Some naming systems lack the semantic meanings covered by the commonly used URI syntax, and sometimes those naming systems provide additional semantic meaning for those systems. For those naming systems in which parts of the URI syntax do not apply, it is clearly acceptable in my view to ignore that part of the syntax. I hope this document convinces you, however, that where the semantic meaning of name components are identical, that mapping them into the a common URI syntax in fact has major medium and long term benefits to the World Wide Web. For those who are working on facilities which add new semantic meanings that might be shared between schemes, I hope this document convinces you it is worth working on defining what that common syntax should be.

If the same content cannot be served up under alternate schemes, or moved to future schemes used in the Web, it will greatly inhibit introduction of new schemes into the Web. If Web software cannot be written without intimate intertwining of knowledge between components, and therefore updating to introduce new schemes or content types, it will greatly inhibit introduction of new schemes and software into the Web.

If URI syntax, therefore, is gratuitously different for the same semantic meaning, it will strongly discourage future innovation in the World Wide Web. The more random URI syntax is between schemes, the more Web evolution will inhibited, the more programmers and protocol designers we'll keep employed kludging around... (job security!). But since there is enough work to go around in the Web, I believe it is clear that unity of URI syntax for semantically equivalent constructions is essential for the future health of the World Wide Web.

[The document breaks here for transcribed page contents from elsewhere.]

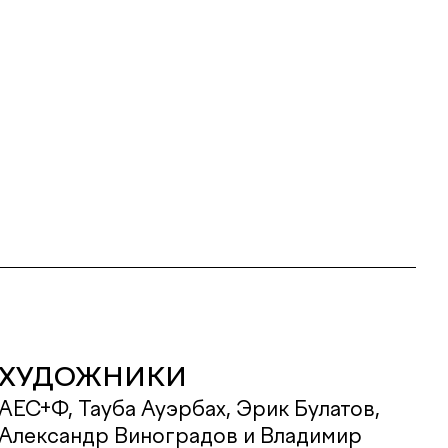
ХУДОЖНИКИ
АЕС+Ф, Тауба Ауэрбах, Эрик Булатов,
Александр Виноградов и Владимир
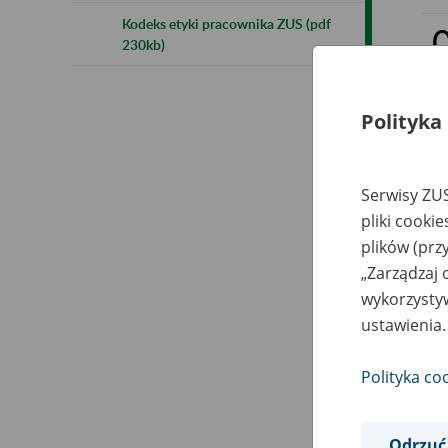
Kodeks etyki pracownika ZUS (pdf
230kb)
Polityka
Serwisy ZUS
pliki cooki
plików (prz
„Zarządzaj 
wykorzystyw
ustawienia.
Polityka co
Odrzuć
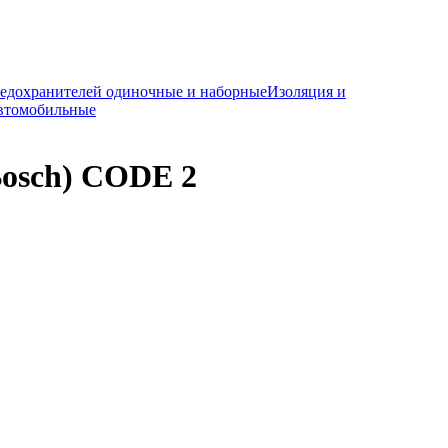
редохранителей одиночные и наборные
Изоляция и
автомобильные
Bosch) CODE 2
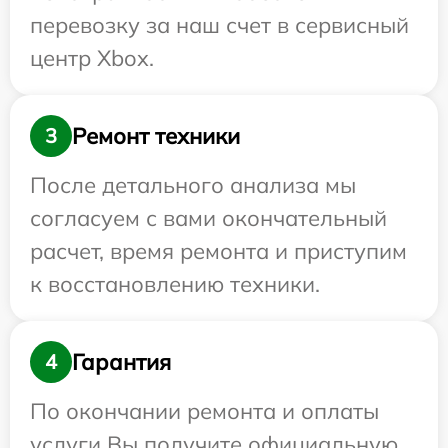
перевозку за наш счет в сервисный
центр Xbox.
Ремонт техники
3
После детального анализа мы
согласуем с вами окончательный
расчет, время ремонта и приступим
к восстановлению техники.
Гарантия
4
По окончании ремонта и оплаты
услуги Вы получите официальную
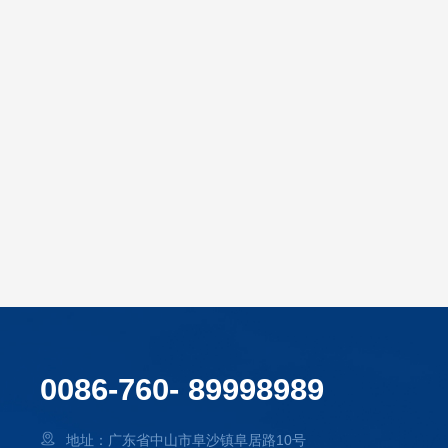
0086-760- 89998989
地址：广东省中山市阜沙镇阜居路10号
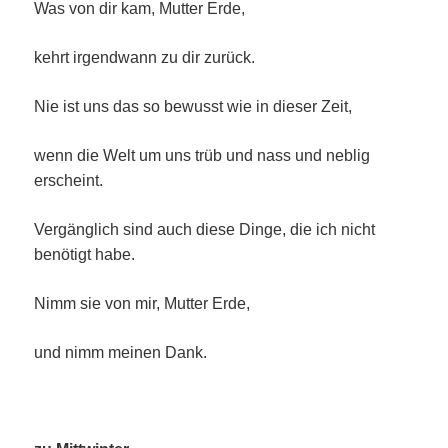
Was von dir kam, Mutter Erde,
kehrt irgendwann zu dir zurück.
Nie ist uns das so bewusst wie in dieser Zeit,
wenn die Welt um uns trüb und nass und neblig
erscheint.
Vergänglich sind auch diese Dinge, die ich nicht
benötigt habe.
Nimm sie von mir, Mutter Erde,
und nimm meinen Dank.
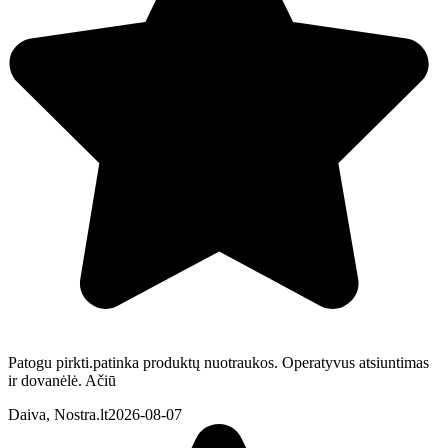
Patogu pirkti.patinka produktų nuotraukos. Operatyvus atsiuntimas
ir dovanėlė. Ačiū
Daiva, Nostra.lt
2026-08-07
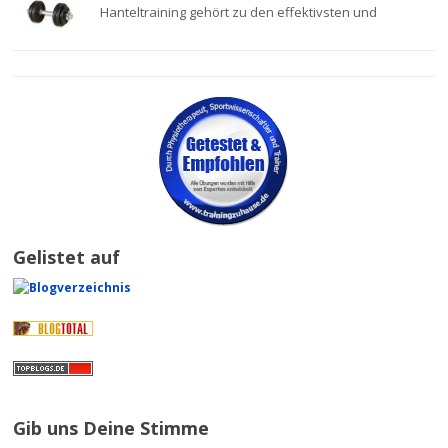
Hanteltraining gehört zu den effektivsten und
Gelistet auf
Gib uns Deine Stimme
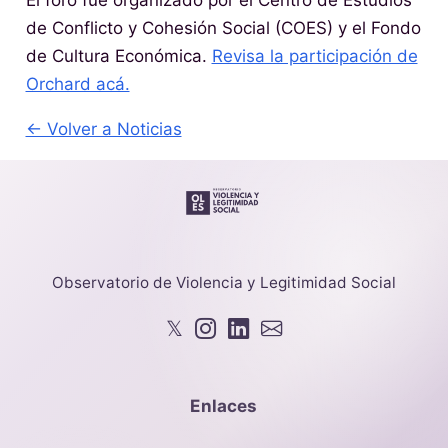
El foro fue organizado por el Centro de Estudios
de Conflicto y Cohesión Social (COES) y el Fondo
de Cultura Económica.
Revisa la participación de
Orchard acá.
← Volver a Noticias
Observatorio de Violencia y Legitimidad Social
𝕏
Enlaces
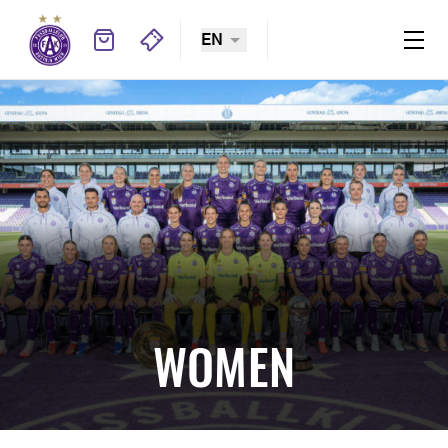
EN
WOMEN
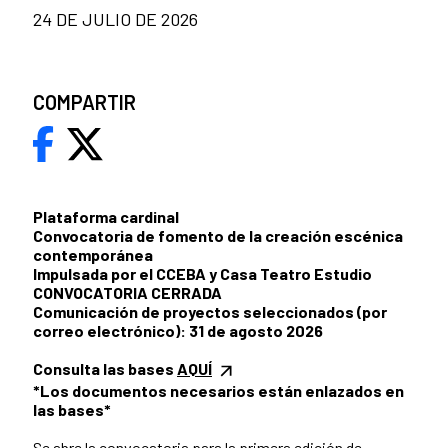
24 DE JULIO DE 2026
COMPARTIR
Plataforma cardinal
Convocatoria de fomento de la creación escénica
contemporánea
Impulsada por el CCEBA y Casa Teatro Estudio
CONVOCATORIA CERRADA
Comunicación de proyectos seleccionados (por
correo electrónico): 31 de agosto 2026
Consulta las bases
AQUÍ
*Los documentos necesarios están enlazados en
las bases*
Se abre la convocatoria para la primera edición de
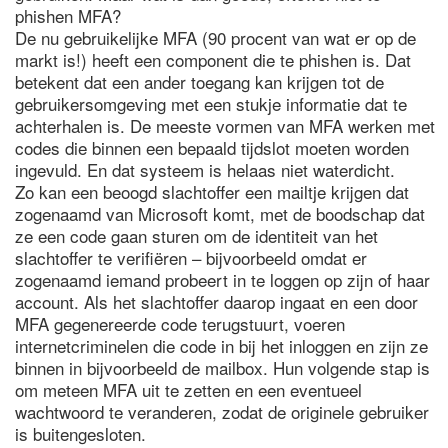
phishen MFA?
De nu gebruikelijke MFA (90 procent van wat er op de
markt is!) heeft een component die te phishen is. Dat
betekent dat een ander toegang kan krijgen tot de
gebruikersomgeving met een stukje informatie dat te
achterhalen is. De meeste vormen van MFA werken met
codes die binnen een bepaald tijdslot moeten worden
ingevuld. En dat systeem is helaas niet waterdicht.
Zo kan een beoogd slachtoffer een mailtje krijgen dat
zogenaamd van Microsoft komt, met de boodschap dat
ze een code gaan sturen om de identiteit van het
slachtoffer te verifiëren – bijvoorbeeld omdat er
zogenaamd iemand probeert in te loggen op zijn of haar
account. Als het slachtoffer daarop ingaat en een door
MFA gegenereerde code terugstuurt, voeren
internetcriminelen die code in bij het inloggen en zijn ze
binnen in bijvoorbeeld de mailbox. Hun volgende stap is
om meteen MFA uit te zetten en een eventueel
wachtwoord te veranderen, zodat de originele gebruiker
is buitengesloten.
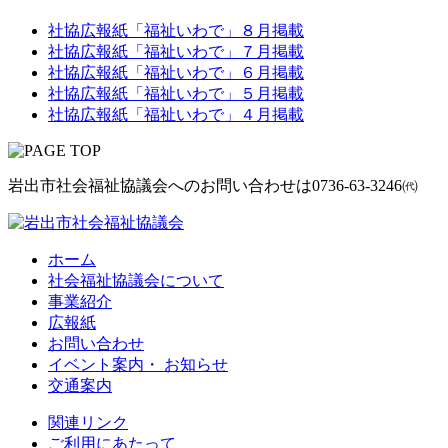
社協広報紙「福祉いわで」８月掲載
社協広報紙「福祉いわで」７月掲載
社協広報紙「福祉いわで」６月掲載
社協広報紙「福祉いわで」５月掲載
社協広報紙「福祉いわで」４月掲載
岩出市社会福祉協議会へのお問い合わせは
0736-63-3246㈹
ホーム
社会福祉協議会について
事業紹介
広報紙
お問い合わせ
イベント案内・ お知らせ
交通案内
関連リンク
ご利用にあたって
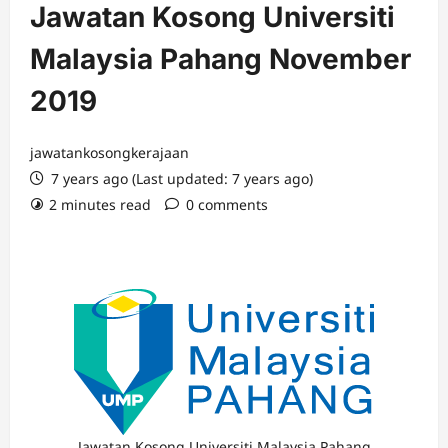
Jawatan Kosong Universiti
Malaysia Pahang November
2019
jawatankosongkerajaan
7 years ago (Last updated: 7 years ago)
2 minutes read
0 comments
Jawatan Kosong Universiti Malaysia Pahang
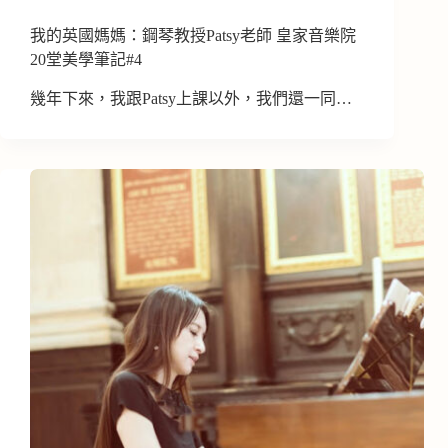
我的英國媽媽：鋼琴教授Patsy老師 皇家音樂院
20堂美學筆記#4
幾年下來，我跟Patsy上課以外，我們還一同…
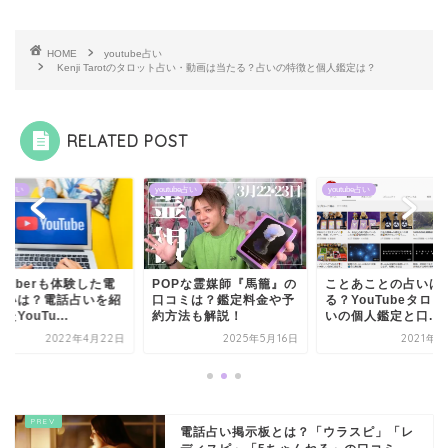
HOME
youtube占い
Kenji Tarotのタロット占い・動画は当たる？占いの特徴と個人鑑定は？
RELATED POST
ube占い
youtube占い
youtube占い
OPな霊媒師『馬籠』の
ことあことの占いは当た
youtuberも体験し
コミは？鑑定料金や予
る？YouTubeタロット占
話占いは？電話占い
方法も解説！
いの個人鑑定と口...
介したYouTu...
2025年5月16日
2021年6月2日
2022年4月
電話占い掲示板とは？「ウラスピ」「レ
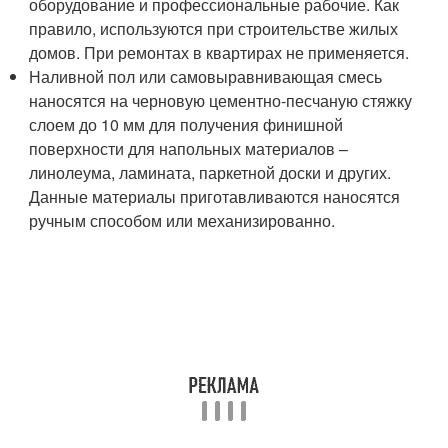
оборудование и профессиональные рабочие. Как
правило, используются при строительстве жилых
домов. При ремонтах в квартирах не применяется.
Наливной пол или самовыравнивающая смесь
наносятся на черновую цементно-песчаную стяжку
слоем до 10 мм для получения финишной
поверхности для напольных материалов –
линолеума, ламината, паркетной доски и других.
Данные материалы приготавливаются наносятся
ручным способом или механизированно.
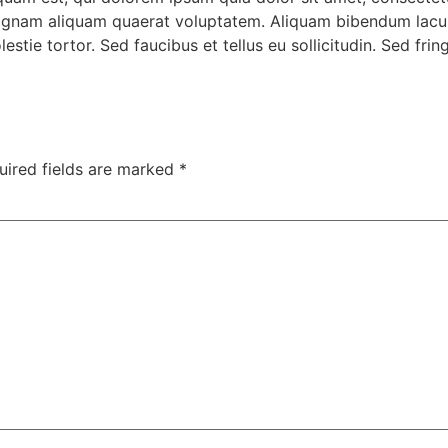
agnam aliquam quaerat voluptatem. Aliquam bibendum lacus 
tie tortor. Sed faucibus et tellus eu sollicitudin. Sed fring
uired fields are marked
*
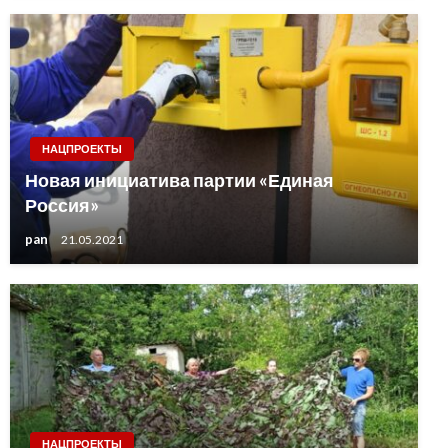
НАЦПРОЕКТЫ
Новая инициатива партии «Единая
Россия»
pan
21.05.2021
НАЦПРОЕКТЫ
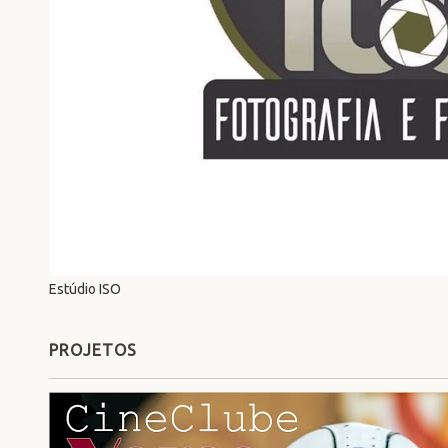
Estúdio ISO
PROJETOS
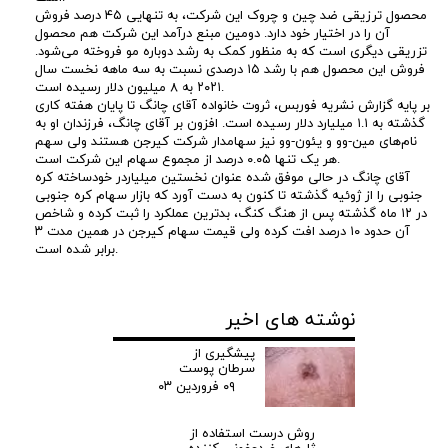
ش
محصول ترزیقی ضد چین و چروک این شرکت، به تنهایی ۴۵ درصد فروش
آن را در اختیار خود دارد. دومین مبنع درآمد این شرکت هم محصول
تزریقی دیگری است که به منظور کمک به رشد دوباره مو فروخته می‌شود.
ب
فروش این محصول هم با رشد ۱۵ درصدی نسبت به سه ماهه نخست سال
۲۰۲۱ به ۸ میلیون دلار رسیده است.
بر پایه گزارش نشریه فوربس، ثروت خانواده آقای چانگ تا پایان هفته کاری
ر
گذشته به ۱.۱ میلیارد دلار رسیده است. افزون بر آقای چانگ، فرزندان او به
نام‌های مین-وو و یئون-وو نیز سهامدار شرکت کیرجن هستند ولی سهم
د
هر یک تنها ۰.۰۵ درصد از مجموع سهام این شرکت است.
آقای چانگ در حالی موفق شده عنوان نخستین میلیاردر خودساخته کره
جنوبی را از ژوئیه گذشته تا کنون به دست آورد که بازار سهام کره جنوبی
ا
در ۱۲ ماه گذشته پس از هنگ کنگ، بدترین عملکرد را ثبت کرده و شاخص
آن حدود ۱۰ درصد افت کرده ولی قیمت سهام کیرجن در همین مدت ۳
ش
برابر شده است.
ت
نوشته های اخیر
ن
پیشگیری از
سرطان پوست
س
۰۹ فروردین ۰۳
ر
روش درست استفاده از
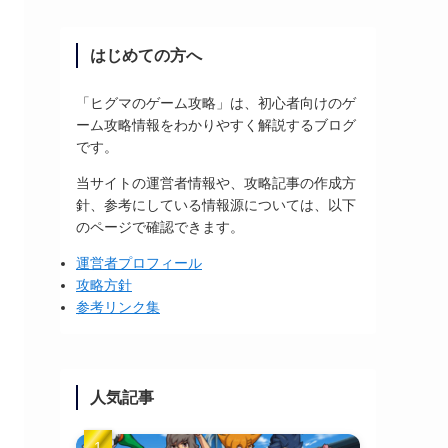
はじめての方へ
「ヒグマのゲーム攻略」は、初心者向けのゲ
ーム攻略情報をわかりやすく解説するブログ
です。
当サイトの運営者情報や、攻略記事の作成方
針、参考にしている情報源については、以下
のページで確認できます。
運営者プロフィール
攻略方針
参考リンク集
人気記事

A single URI specification that covers general URI syntax, along with guidance on how to design new URI schemes (and the consequences of different design decision), probably as a separate new document, is preferable to splitting the URI spec into several specifications (e.g. scheme, vs. independent URL and URN specs). Each URI scheme should be able to reference this single syntax and semantics specification, and it should be able to do so and make clear which components of the generic URI syntax applies for that scheme (and which components do not!). The November draft submitted by Fielding is closest to this model, but does need some further work; e.g. the host part of the document needs clear deliniation from the rest of the URI spec, so that it is clear that this is additional syntax which is common in a number of schemes, but not at all inherent in URI syntax.

Jim Gettys
Digital Equipment Corporation
Visiting Scientist, World Wide Web Consortium